I cant take that shot because i want my penis to stay hard.
So there are ramen noodles in the shower you need to explain...
At least with the last gf I made it clear that I wanted to breakup when I pissed on her floor @ 3am as her roommate watched in contempt
I don't know what kind of drugs you were on last night but you kept trying to highlight my face because you said I was important
i will replace your cream cheese. there's enough for breakfast. you are my friend. i had guests we wanted bagels so bad im sorry. i left you notes. i love you. you have enough for a bagel or two and i will get you more. you are so pretty.
i just bought plan b at the bus station. happy holidays and welcome to a new level of white trashiness.
there are chunks of pepperoni under the sheets. can you be here in 10? breakfast in bed?
Going home with an argentinian named sulvio. Ill let you know how it goes.

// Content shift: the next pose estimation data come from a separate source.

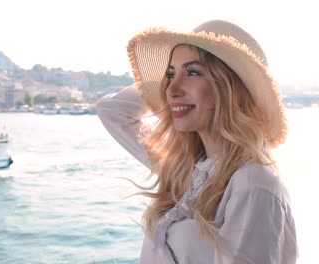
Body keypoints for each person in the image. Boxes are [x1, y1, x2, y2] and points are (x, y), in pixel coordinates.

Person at [96, 20, 298, 263]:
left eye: (192, 72)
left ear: (229, 86)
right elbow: (112, 110)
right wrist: (176, 83)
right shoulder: (184, 170)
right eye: (170, 75)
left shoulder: (253, 184)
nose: (171, 89)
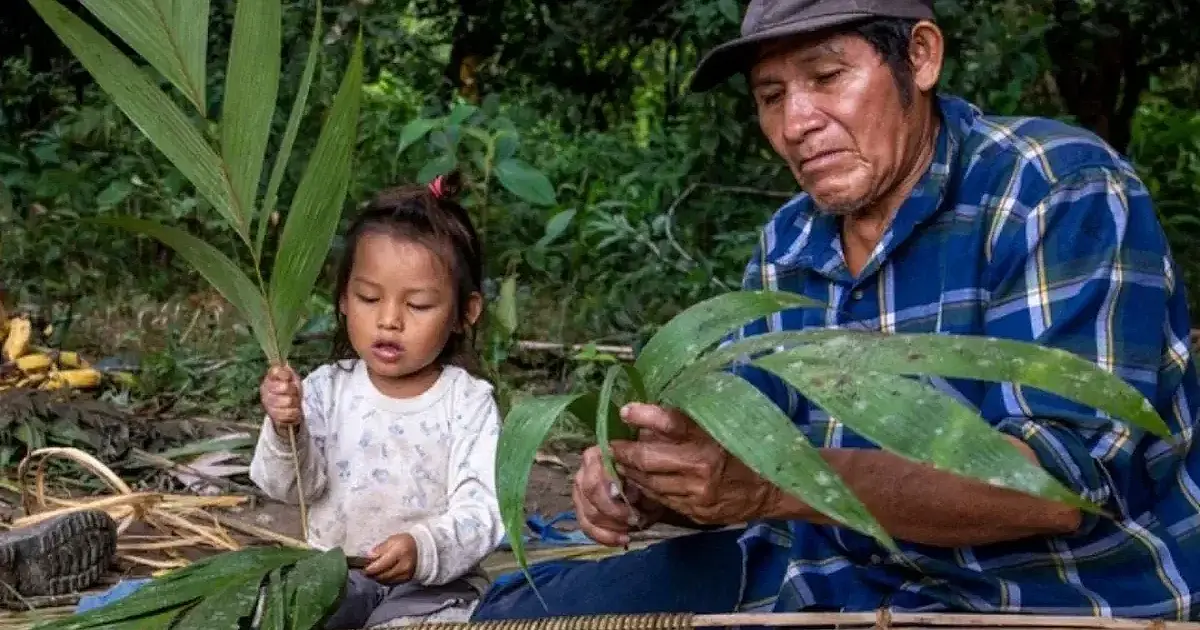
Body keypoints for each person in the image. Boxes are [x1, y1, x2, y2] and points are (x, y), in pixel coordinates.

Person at [472, 0, 1200, 621]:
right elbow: (744, 455)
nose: (796, 123)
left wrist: (773, 484)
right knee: (509, 613)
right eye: (769, 96)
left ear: (919, 56)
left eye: (826, 77)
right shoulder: (788, 241)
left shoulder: (1051, 188)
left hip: (1039, 598)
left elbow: (1057, 488)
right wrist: (653, 480)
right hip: (827, 572)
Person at [249, 173, 505, 629]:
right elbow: (290, 489)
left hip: (435, 590)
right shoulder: (326, 388)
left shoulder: (468, 403)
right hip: (335, 577)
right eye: (369, 297)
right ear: (344, 299)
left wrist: (423, 546)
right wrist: (286, 426)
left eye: (419, 305)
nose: (389, 320)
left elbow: (485, 510)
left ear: (466, 314)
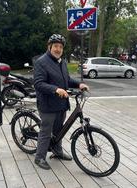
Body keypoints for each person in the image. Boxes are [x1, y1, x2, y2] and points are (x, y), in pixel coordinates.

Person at [33, 34, 89, 170]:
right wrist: (55, 89)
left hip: (61, 104)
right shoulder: (41, 62)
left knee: (59, 130)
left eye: (60, 47)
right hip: (47, 104)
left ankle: (57, 152)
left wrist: (79, 84)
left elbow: (67, 80)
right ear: (49, 47)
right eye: (56, 46)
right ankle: (39, 157)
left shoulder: (62, 62)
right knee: (46, 132)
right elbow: (38, 84)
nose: (58, 49)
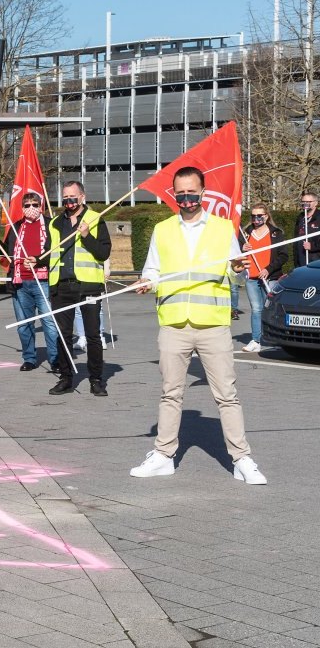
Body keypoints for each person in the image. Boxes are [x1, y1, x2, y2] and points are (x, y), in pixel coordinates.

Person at [131, 166, 267, 484]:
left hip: (213, 325)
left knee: (227, 395)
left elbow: (235, 274)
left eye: (193, 192)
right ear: (174, 194)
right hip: (174, 325)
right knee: (170, 393)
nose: (187, 198)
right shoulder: (163, 230)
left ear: (203, 192)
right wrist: (145, 282)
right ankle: (163, 455)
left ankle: (242, 459)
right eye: (181, 193)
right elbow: (152, 270)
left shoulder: (223, 229)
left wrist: (236, 267)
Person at [48, 181, 111, 397]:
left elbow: (103, 253)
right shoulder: (55, 223)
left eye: (73, 197)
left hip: (88, 286)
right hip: (61, 287)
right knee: (63, 336)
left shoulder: (95, 220)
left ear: (82, 197)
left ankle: (96, 379)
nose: (69, 202)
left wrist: (87, 236)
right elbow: (50, 253)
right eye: (65, 198)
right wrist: (35, 261)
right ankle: (66, 378)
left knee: (93, 336)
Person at [0, 194, 59, 372]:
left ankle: (55, 359)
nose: (31, 207)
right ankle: (29, 358)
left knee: (50, 323)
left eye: (35, 204)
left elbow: (58, 252)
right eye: (27, 205)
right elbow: (8, 253)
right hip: (21, 283)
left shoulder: (52, 225)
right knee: (24, 324)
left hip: (44, 281)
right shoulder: (16, 227)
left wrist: (39, 261)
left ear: (41, 205)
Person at [239, 204, 287, 353]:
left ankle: (276, 337)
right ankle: (256, 340)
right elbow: (235, 254)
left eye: (259, 216)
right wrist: (242, 248)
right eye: (253, 216)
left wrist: (268, 269)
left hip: (270, 277)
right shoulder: (245, 233)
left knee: (272, 309)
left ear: (266, 216)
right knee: (256, 309)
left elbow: (283, 255)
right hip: (251, 277)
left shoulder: (276, 233)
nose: (256, 219)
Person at [294, 191, 320, 268]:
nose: (305, 203)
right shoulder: (300, 217)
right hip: (301, 262)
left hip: (316, 263)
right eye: (303, 201)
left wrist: (312, 246)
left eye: (308, 202)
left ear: (316, 203)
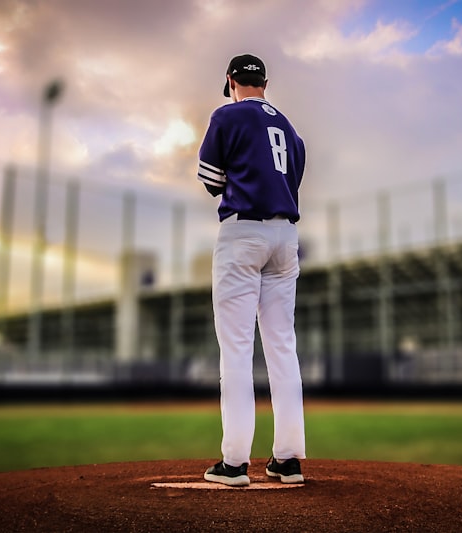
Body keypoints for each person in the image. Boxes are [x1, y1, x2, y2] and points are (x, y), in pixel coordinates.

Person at [197, 53, 307, 486]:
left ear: (230, 81)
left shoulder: (227, 116)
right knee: (282, 346)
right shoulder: (291, 130)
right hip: (286, 237)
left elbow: (211, 180)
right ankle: (288, 459)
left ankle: (235, 462)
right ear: (265, 82)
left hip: (243, 233)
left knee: (237, 349)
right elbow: (290, 180)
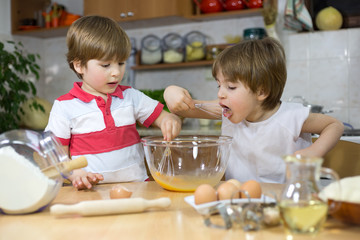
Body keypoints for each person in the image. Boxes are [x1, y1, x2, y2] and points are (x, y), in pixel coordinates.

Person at [164, 37, 344, 183]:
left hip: (284, 205)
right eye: (219, 85)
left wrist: (314, 152)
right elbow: (186, 108)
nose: (220, 94)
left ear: (261, 91)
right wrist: (170, 92)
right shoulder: (226, 111)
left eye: (231, 87)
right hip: (239, 202)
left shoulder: (290, 117)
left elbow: (334, 125)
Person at [45, 16, 181, 190]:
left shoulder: (131, 97)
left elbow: (164, 117)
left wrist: (170, 121)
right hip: (91, 192)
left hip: (138, 188)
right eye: (106, 65)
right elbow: (55, 155)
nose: (116, 72)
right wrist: (74, 173)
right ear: (79, 66)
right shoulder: (64, 107)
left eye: (121, 63)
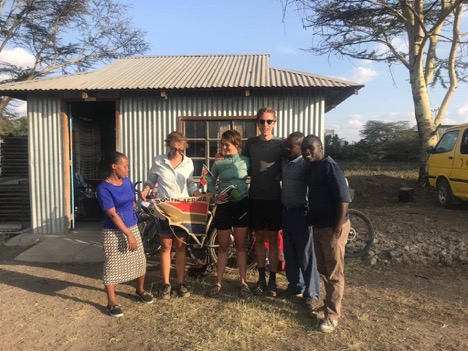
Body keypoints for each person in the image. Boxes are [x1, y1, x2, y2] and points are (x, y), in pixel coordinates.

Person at [141, 132, 202, 299]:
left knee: (181, 247)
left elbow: (190, 185)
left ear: (184, 147)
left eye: (180, 149)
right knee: (166, 247)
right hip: (164, 209)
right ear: (168, 145)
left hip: (182, 210)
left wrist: (200, 195)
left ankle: (181, 283)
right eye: (174, 149)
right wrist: (146, 189)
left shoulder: (188, 162)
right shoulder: (158, 160)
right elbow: (150, 180)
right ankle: (166, 283)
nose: (177, 152)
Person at [301, 135, 352, 333]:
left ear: (321, 147)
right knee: (323, 268)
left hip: (333, 227)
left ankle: (332, 316)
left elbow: (344, 199)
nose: (307, 152)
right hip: (319, 227)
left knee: (334, 273)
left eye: (311, 148)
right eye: (305, 149)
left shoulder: (331, 167)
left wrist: (337, 227)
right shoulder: (313, 167)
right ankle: (328, 305)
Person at [96, 151, 153, 318]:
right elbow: (112, 214)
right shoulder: (103, 188)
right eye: (125, 166)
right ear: (114, 167)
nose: (127, 169)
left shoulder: (127, 181)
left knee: (140, 259)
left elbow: (132, 200)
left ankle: (140, 289)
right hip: (113, 231)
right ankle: (111, 302)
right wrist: (128, 234)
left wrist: (136, 211)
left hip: (132, 226)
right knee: (112, 265)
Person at [244, 106, 285, 297]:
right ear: (257, 123)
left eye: (269, 121)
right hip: (256, 198)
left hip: (275, 198)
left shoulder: (282, 144)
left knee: (274, 239)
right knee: (259, 238)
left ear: (275, 123)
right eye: (262, 121)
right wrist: (222, 157)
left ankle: (273, 281)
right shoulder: (250, 143)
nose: (265, 125)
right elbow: (239, 161)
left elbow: (292, 163)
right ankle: (261, 279)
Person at [206, 130, 251, 298]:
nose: (223, 147)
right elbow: (209, 181)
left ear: (236, 145)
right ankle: (218, 282)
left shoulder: (246, 161)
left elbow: (258, 175)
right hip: (224, 205)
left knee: (240, 246)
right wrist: (215, 195)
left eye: (227, 144)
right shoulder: (218, 163)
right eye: (222, 144)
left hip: (242, 205)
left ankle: (243, 282)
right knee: (223, 246)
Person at [281, 132, 320, 306]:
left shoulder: (306, 164)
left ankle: (312, 293)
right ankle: (295, 286)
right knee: (290, 252)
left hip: (302, 214)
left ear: (301, 147)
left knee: (306, 254)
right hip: (286, 212)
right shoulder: (285, 161)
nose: (287, 148)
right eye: (286, 145)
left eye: (291, 146)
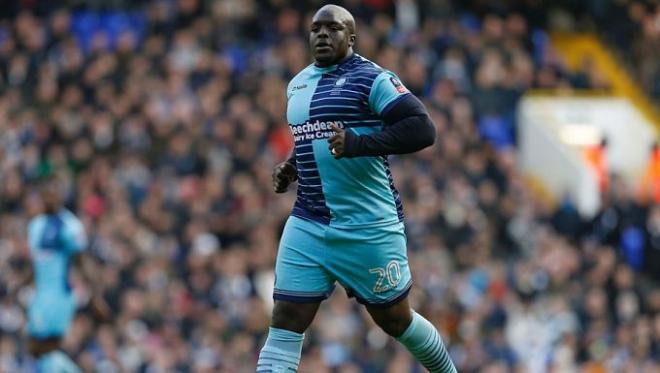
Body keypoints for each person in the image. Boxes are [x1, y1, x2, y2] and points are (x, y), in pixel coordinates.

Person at [258, 5, 457, 372]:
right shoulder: (298, 84)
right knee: (286, 316)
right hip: (309, 221)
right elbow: (312, 136)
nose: (321, 34)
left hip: (366, 226)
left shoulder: (373, 79)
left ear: (351, 38)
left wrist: (359, 144)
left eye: (332, 28)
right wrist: (291, 167)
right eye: (315, 28)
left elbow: (422, 129)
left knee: (394, 320)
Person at [24, 176, 109, 372]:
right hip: (41, 294)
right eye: (46, 193)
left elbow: (81, 262)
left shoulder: (70, 225)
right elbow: (37, 262)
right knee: (35, 347)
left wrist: (95, 296)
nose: (50, 197)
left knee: (43, 345)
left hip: (59, 295)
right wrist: (20, 284)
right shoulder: (35, 225)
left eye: (55, 192)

all i remember is him tryin to explain to the girls how to effectively hit the strip club with their bfs
hes actually pretty persuasive when he drinks
Tonight, I'll be cleaning. And by cleaning, I mean drinking booze and spraying everything with Febreze.
My sharpie cut off line was invaded last night. Where's my turtleneck?
Can we make a sex game out of monopoly somehow?
You'd think the dry cleaners next door would be less judgmental for as much business as my theme parties bring them.
Feels like I ran a marathon last night. A tequila marathon.
I don't know why, but whenever I shave my balls I feel more aerodynamic.